**Problem to solve**
Please copy out the listing below, switching every "Waiting List" to "Wait List" and changing nothing else, and leave the pictures out.

**Recorded information**
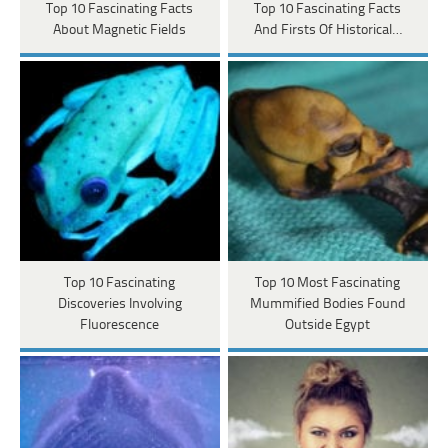
Top 10 Fascinating Facts
Top 10 Fascinating Facts
About Magnetic Fields
And Firsts Of Historical…
Top 10 Fascinating
Top 10 Most Fascinating
Discoveries Involving
Mummified Bodies Found
Fluorescence
Outside Egypt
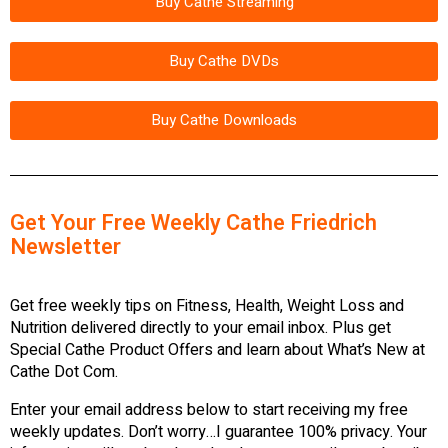
Buy Cathe Streaming
Buy Cathe DVDs
Buy Cathe Downloads
Get Your Free Weekly Cathe Friedrich
Newsletter
Get free weekly tips on Fitness, Health, Weight Loss and
Nutrition delivered directly to your email inbox. Plus get
Special Cathe Product Offers and learn about What’s New at
Cathe Dot Com.
Enter your email address below to start receiving my free
weekly updates. Don’t worry…I guarantee 100% privacy. Your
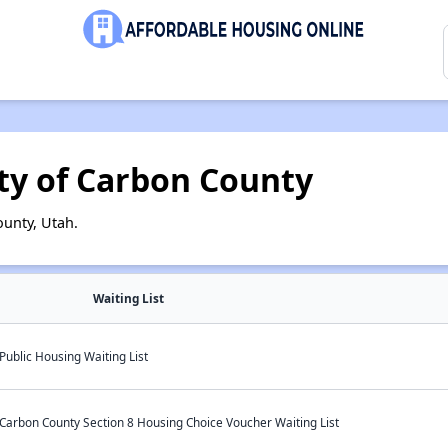
ty of Carbon County
unty, Utah.
Waiting List
ublic Housing Waiting List
Carbon County Section 8 Housing Choice Voucher Waiting List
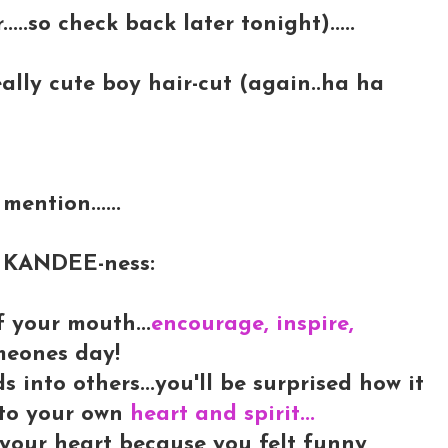
.....so check back later tonight).....
really cute boy hair-cut (again..ha ha
mention......
LY KANDEE-ness:
f your mouth...
encourage, inspire,
meones day!
into others...you'll be surprised how it
into your own
heart and spirit...
 your heart because you felt funny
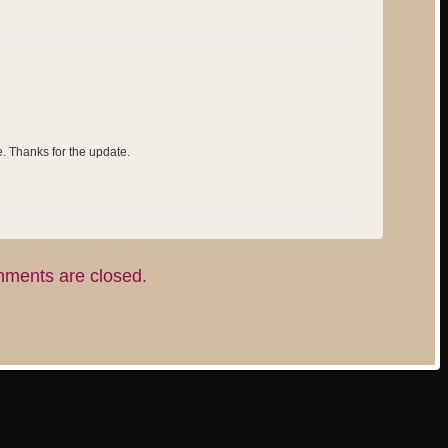
e. Thanks for the update.
ments are closed.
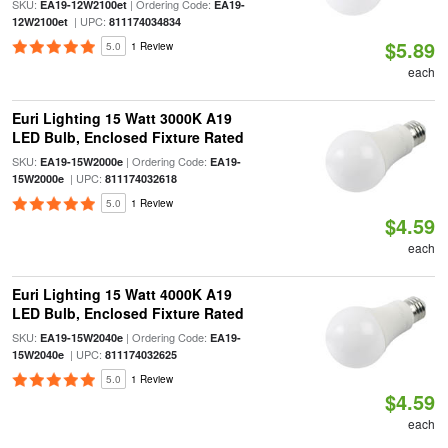
SKU:
| Ordering Code:
EA19-12W2100et
EA19-
| UPC:
12W2100et
811174034834
$5.89
5.0
1 Review
each
Euri Lighting 15 Watt 3000K A19
LED Bulb, Enclosed Fixture Rated
SKU:
| Ordering Code:
EA19-15W2000e
EA19-
| UPC:
15W2000e
811174032618
5.0
1 Review
$4.59
each
Euri Lighting 15 Watt 4000K A19
LED Bulb, Enclosed Fixture Rated
SKU:
| Ordering Code:
EA19-15W2040e
EA19-
| UPC:
15W2040e
811174032625
5.0
1 Review
$4.59
each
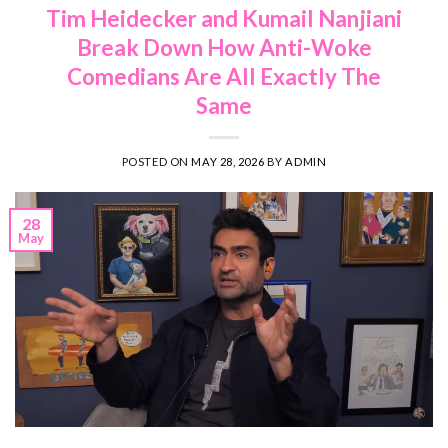
Tim Heidecker and Kumail Nanjiani
Break Down How Anti-Woke
Comedians Are All Exactly The
Same
POSTED ON
MAY 28, 2026
BY
ADMIN
28
May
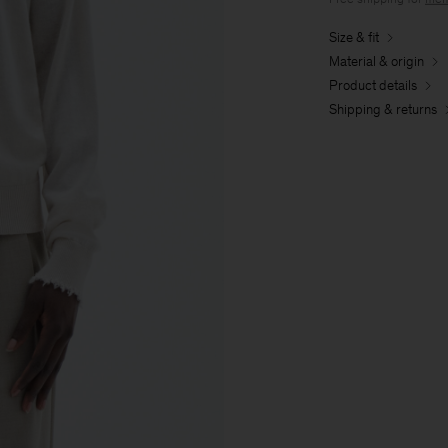
Size & fit
Material & origin
Product details
Shipping & returns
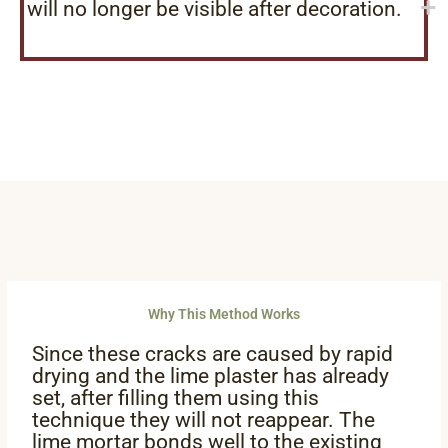
will no longer be visible after decoration.
Why This Method Works
Since these cracks are caused by rapid
drying and the lime plaster has already
set, after filling them using this
technique they will not reappear. The
lime mortar bonds well to the existing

**Output**
Top 10 Fascinating Facts
Top 10 Fascinating Facts
About Magnetic Fields
And Firsts Of Historical…
Top 10 Fascinating
Top 10 Most Fascinating
Discoveries Involving
Mummified Bodies Found
Fluorescence
Outside Egypt
Buy Cathe Streaming
Buy Cathe DVDs
Buy Cathe Downloads
Get Your Free Weekly Cathe Friedrich
Newsletter
Get free weekly tips on Fitness, Health, Weight Loss and
Nutrition delivered directly to your email inbox. Plus get
Special Cathe Product Offers and learn about What’s New at
Cathe Dot Com.
Enter your email address below to start receiving my free
weekly updates. Don’t worry…I guarantee 100% privacy. Your
ty of Carbon County
unty, Utah.
Wait List
ublic Housing Wait List
Carbon County Section 8 Housing Choice Voucher Wait List
.....so check back later tonight).....
really cute boy hair-cut (again..ha ha
mention......
LY KANDEE-ness:
f your mouth...
encourage, inspire,
meones day!
into others...you'll be surprised how it
into your own
heart and spirit...
 your heart because you felt funny
e. Thanks for the update.
ments are closed.
SKU:
| Ordering Code:
EA19-12W2100et
EA19-
| UPC:
12W2100et
811174034834
$5.89
5.0
1 Review
each
Euri Lighting 15 Watt 3000K A19
LED Bulb, Enclosed Fixture Rated
SKU:
| Ordering Code:
EA19-15W2000e
EA19-
| UPC:
15W2000e
811174032618
5.0
1 Review
$4.59
each
Euri Lighting 15 Watt 4000K A19
LED Bulb, Enclosed Fixture Rated
SKU:
| Ordering Code:
EA19-15W2040e
EA19-
| UPC:
15W2040e
811174032625
5.0
1 Review
$4.59
each
Tim Heidecker and Kumail Nanjiani
Break Down How Anti-Woke
Comedians Are All Exactly The
Same
POSTED ON
MAY 28, 2026
BY
ADMIN
28
May
Size & fit
Material & origin
Product details
Shipping & returns
will no longer be visible after decoration.
Why This Method Works
Since these cracks are caused by rapid
drying and the lime plaster has already
set, after filling them using this
technique they will not reappear. The
lime mortar bonds well to the existing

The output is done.